Thoracic Aorta Aneurysm Surgery
Monitoring has also been utilized during the repair of thoracic aortic aneurysms where the risks of paralysis are extremely high due to the risks to the blood supply of the spinal cord. The SSEP and MEP can be used for monitoring to detect ischemia in the white or grey matter tracts of the spinal cord. Both MEP and SSEP can be used during an occlusion test to evaluate the importance of intercostal and other perforators. The MEP is more sensitive due to the greater sensitivity of the grey matter, and it has a better correlation with motor outcome.

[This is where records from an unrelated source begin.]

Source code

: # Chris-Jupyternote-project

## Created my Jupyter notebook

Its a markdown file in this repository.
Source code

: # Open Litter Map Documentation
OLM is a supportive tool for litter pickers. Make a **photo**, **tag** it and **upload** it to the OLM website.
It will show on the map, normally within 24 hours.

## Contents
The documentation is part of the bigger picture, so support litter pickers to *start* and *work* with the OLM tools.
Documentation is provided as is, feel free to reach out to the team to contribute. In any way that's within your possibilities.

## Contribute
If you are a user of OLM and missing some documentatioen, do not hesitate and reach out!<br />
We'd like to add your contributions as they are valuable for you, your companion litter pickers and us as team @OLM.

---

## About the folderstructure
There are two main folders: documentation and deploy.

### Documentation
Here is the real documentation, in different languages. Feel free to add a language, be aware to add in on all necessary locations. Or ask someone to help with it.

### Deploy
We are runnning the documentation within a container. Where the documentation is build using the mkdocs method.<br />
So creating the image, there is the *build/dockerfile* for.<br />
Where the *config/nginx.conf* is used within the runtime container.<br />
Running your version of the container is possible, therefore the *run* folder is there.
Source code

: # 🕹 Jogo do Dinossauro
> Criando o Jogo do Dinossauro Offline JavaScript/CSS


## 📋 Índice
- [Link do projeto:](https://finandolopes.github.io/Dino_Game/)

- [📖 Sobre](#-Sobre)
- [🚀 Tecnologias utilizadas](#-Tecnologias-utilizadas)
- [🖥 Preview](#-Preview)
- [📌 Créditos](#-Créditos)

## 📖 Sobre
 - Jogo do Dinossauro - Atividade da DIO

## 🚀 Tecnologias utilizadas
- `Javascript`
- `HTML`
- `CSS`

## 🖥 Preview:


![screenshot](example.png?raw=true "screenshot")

Contraindication for Monitoring
In general, there are very few contraindications for these monitoring techniques, but complications do occur. In essence, the evaluation of risk and benefit needs to be applied with each patient to weigh the risks of the technique versus the potential benefit for surgical decision-making and patient outcome. As mentioned earlier, all of these techniques utilize electrical connections to the patient, but properly maintained equipment is associated with a rare risk of electrical burn. Also, many of these techniques use needle electrodes for stimulation or recording; the risks of needle injury may be more to providers than the patient.
The technique with the most likely complication is the MEP. A variety of potential complications have been described (e.g., electrical injury from stimulation); however, in practice the actual incidence is small, dominated by bite injuries to the tongue (prevented by the use of soft bite blocks between the molars). Contraindications usually mentioned often include electrical wires or devices implanted in the brain or defects in the skull that might change the usual flow of stimulation current. Others such as the presence of a seizure disorder do not appear to be a contraindication. This is an area that is still evolving with many possible contraindications being found not to be a reason to withhold monitoring when it is beneficial. Finally, some raise concern for patient movement; however, proper choice of stimulation parameters, anesthesia, and timing with the procedure will minimize unacceptable movement.